Sebagai jawaban alternatif unjuk rasa, Boluarte telah menawarkan untuk diadakannya pemilu lebih awal. Sementara Menteri Pertahanan Peru kala itu, Luis Alberto Otrola mengerahkan militer dan mengumumkan keadaan darurat untuk membendung gelombang unjuk rasa.
Meski begitu, upaya peredaman aksi unjuk rasa yang dilakukan ternyata belum mampu meredam gelombang protes yang ada.
Pengunjuk rasa tetap bersikeras untuk menyuarakan suara mereka terkait politik negara yang korup dan tidak terorganisir, serta menuduh adanya perlakuan tidak adil atas penggulingan pemimpin terpilih Peru, Castillo. Selain itu, pengunjuk rasa juga menuntut Boluarte untuk mengundurkan diri, membubarkan Kongres, merubah konstitusi, dan membebaskan Castillo.

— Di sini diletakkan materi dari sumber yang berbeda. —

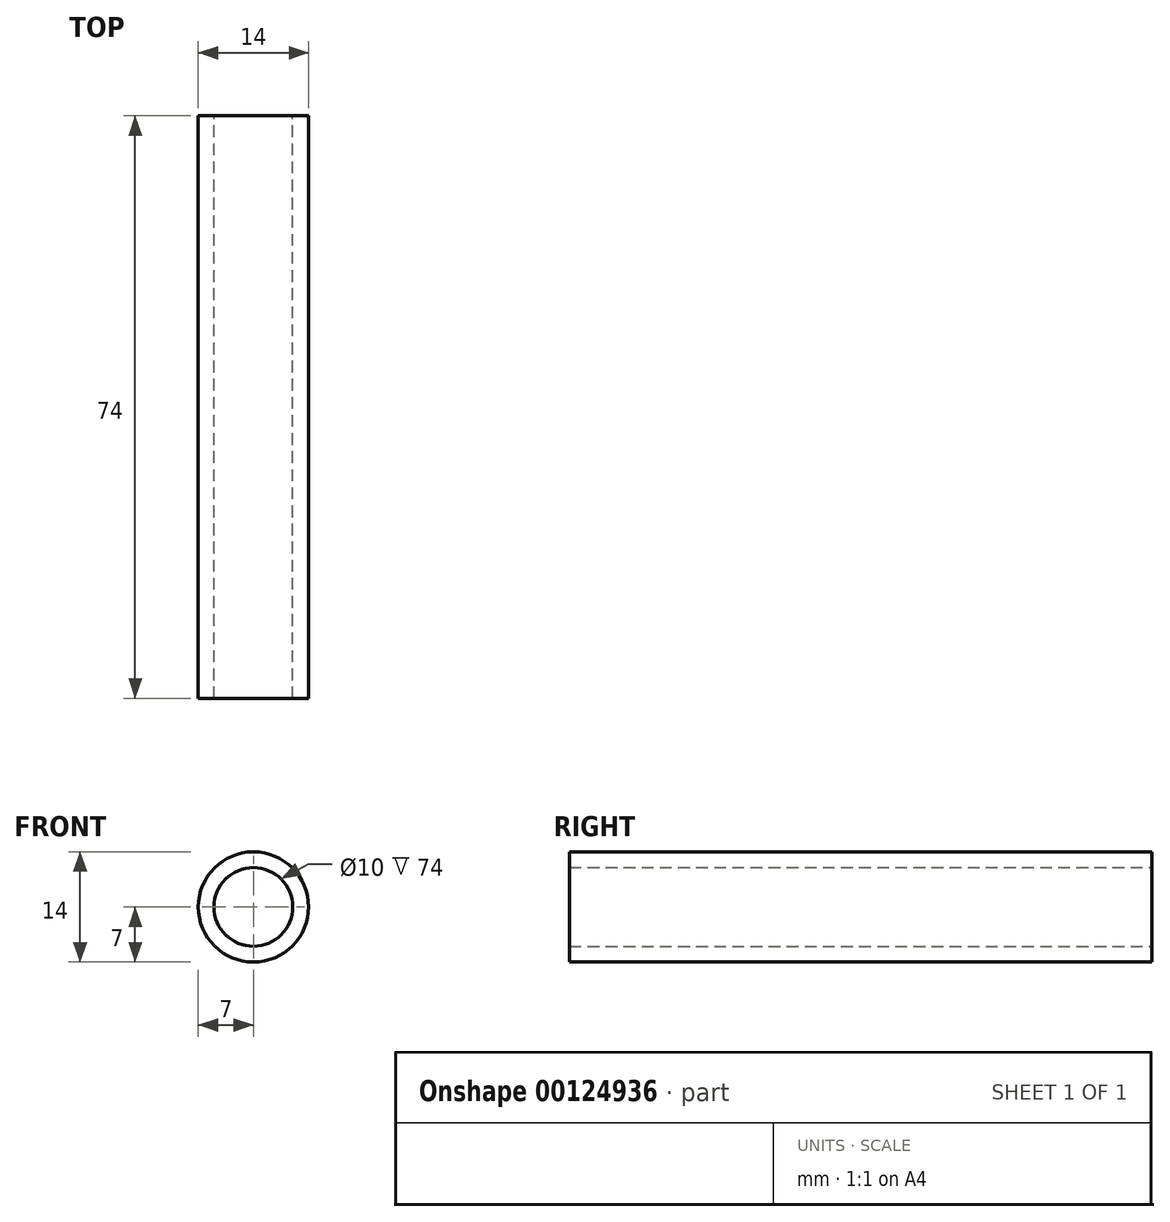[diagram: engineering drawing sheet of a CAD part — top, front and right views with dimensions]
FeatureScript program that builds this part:
annotation { "Feature Type Name" : "Feature", "Feature Type Description" : "" }
export const myFeature = defineFeature(function(context is Context, id is Id, definition is map)
    precondition{}
    {
        {
            var Q0;
            Q0=qCreatedBy(makeId("Front.planeOp"),FACE);
            var sketch = newSketch(context, id + "F0", { "sketchPlane" : qUnion([Q0])});
            skCircle(sketch, "E0", {"center": v(0, 0) * mm, "radius": 7 * mm});
            skCircle(sketch, "E1.0", {"center": v(0, 0) * mm, "radius": 5 * mm});
            skSolve(sketch);
        }
        {
            var Q0;
            Q0=makeQuery(id+"F0.imprint","IMPRINT",FACE,{"disambiguationData":[TD([[makeQuery(id+"F0.imprint","IMPRINT",EDGE,{"derivedFrom":sQuery(id+"F0.wireOp",EDGE,"E0")}),1.0]])]});
            extrude(context, id + "F1", {"entities" : qUnion([Q0]), "endBound" : BoundingType.SYMMETRIC, "depth" : 74 * mm});
        }
    });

Senin, 9 Januari 2022 dicatat sebagai hari dimana unjuk rasa paling keras terjadi.
Pada hari itu, 17 warga sipil tewas di wilayah Puno, wilayah Peru bagian selatan. Puno merupakan sebuah kawasan di Peru yang berbatasan langsung dengan Bolivia. Kawasan tersebut adalah rumah bagi para pribumi Aymara dan telah menjadi episentrum gerakan unjuk rasa para pendukung Castillo.

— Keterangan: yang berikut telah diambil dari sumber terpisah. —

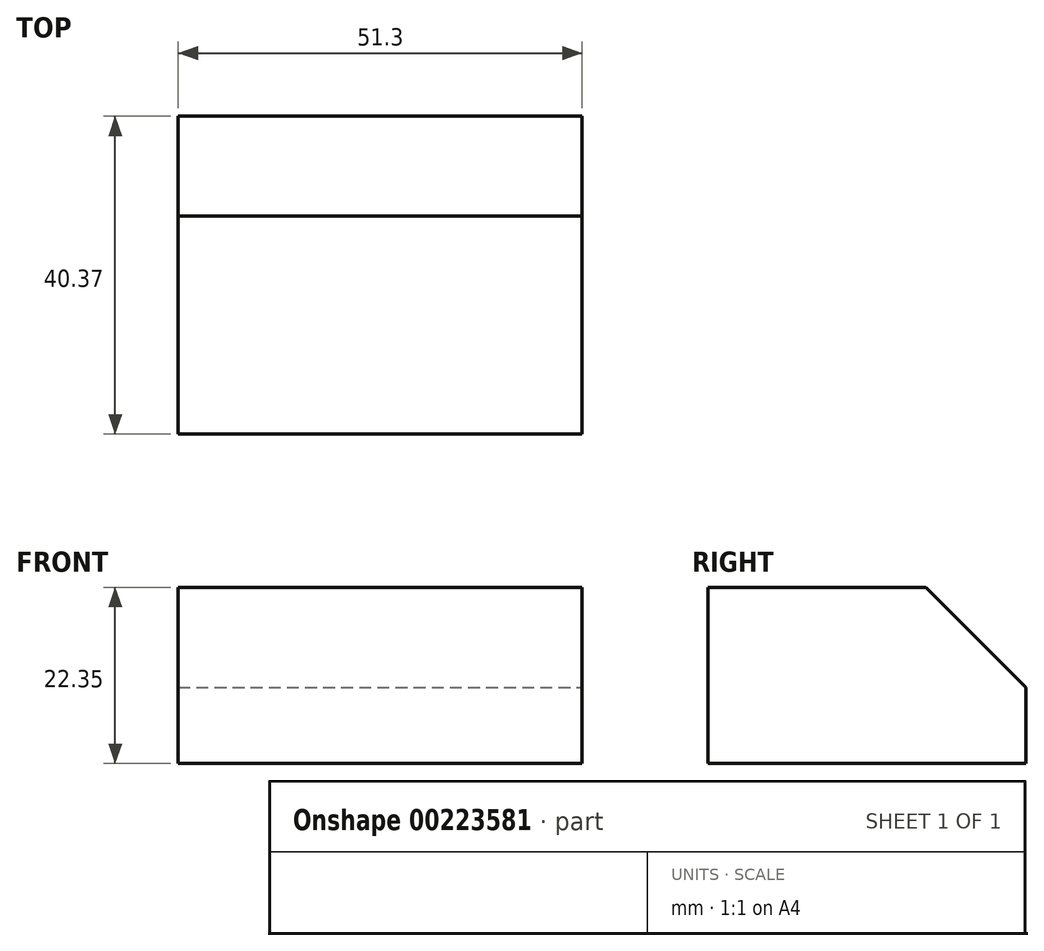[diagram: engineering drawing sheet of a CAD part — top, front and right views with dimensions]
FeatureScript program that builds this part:
annotation { "Feature Type Name" : "Feature", "Feature Type Description" : "" }
export const myFeature = defineFeature(function(context is Context, id is Id, definition is map)
    precondition{}
    {
        {
            var Q0;
            Q0=qCreatedBy(makeId("Top.planeOp"),FACE);
            var sketch = newSketch(context, id + "F0", { "sketchPlane" : qUnion([Q0])});
            skLineSegment(sketch, "E0.bottom", {"start": v(0, 0) * mm, "end": v(51.3, 0) * mm});
            skLineSegment(sketch, "E0.top", {"start": v(0, 40.37) * mm, "end": v(51.3, 40.37) * mm});
            skLineSegment(sketch, "E0.left", {"start": v(0, 0) * mm, "end": v(0, 40.37) * mm});
            skLineSegment(sketch, "E0.right", {"start": v(51.3, 0) * mm, "end": v(51.3, 40.37) * mm});
            skSolve(sketch);
        }
        {
            var Q0;
            Q0 = qSketchRegion(id + "F0", true);
            extrude(context, id + "F1", {"entities" : qUnion([Q0]), "depth" : 22.35 * mm});
        }
        {
            var Q0;
            Q0=makeQuery(id+"F1.opExtrude","CAP_EDGE",EDGE,{"disambiguationData":[OSD([sQuery(id+"F0.wireOp",EDGE,"E0.top")])],"isStart":false});
            chamfer(context, id + "F2", {"entities" : qUnion([Q0]), "width" : 12.7 * mm, "tangentPropagation" : true});
        }
    });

Di Kota Juliaca yang termasuk ke dalam kawasan Puno, para pengunjuk rasa menyerbu bandara setempat yang kala  itu tengah dijaga oleh pihak berwenang.
Kelompok HAM setempat  menuduh bahwa pihak berwenang menggunakan senjata berapi dalam menghadapi pengunjuk rasa. Pihak berwenang juga dituduh menggunakan senjata dan bahan peledak rakitan.
Pemerintah baru Peru telah mengeluarkan pernyataan pembelaan terkait dengan apa yang dilakukan oleh pihak berwenang untuk membendung aksi para pengunjuk rasa. Mereka mengklaim bahwa pihak berwenang saat itu hanya melakukan tugasnya untuk menjaga bandara dari upaya kudeta terorganisir yang dilakukan oleh para pengunjuk rasa.
Kekerasan kemudian terus berlanjut hingga pada Selasa, 10 Januari petugas kepolisian dinyatakan tewas setelah mobilnya dibakar.
Banyaknya korban yang tewas dalam aksi unjuk rasa ini mendapat teguran dari Kantor Perwakilan PBB di Peru. Mereka menyatakan keprihatinan yang mendalam atas meningkatnya kekerasan yang terjadi. Mereka juga mendesak pihak berwenang agar mengambil tindakan darurat untuk memastikan penghormatan terhadap HAM, termasuk hak untuk mengadakan unjuk rasa secara damai.
Karena peristiwa berdarah itu, Kejaksaan Agung setempat kemudian menyelidiki Presiden baru Peru Boluarte, Menteri Pertahanan baru Jorge Chavez, serta Menteri Dalam Negeri Victor Rojas dengan tuduhan "genosida, pembunuhan, serta cedera serius".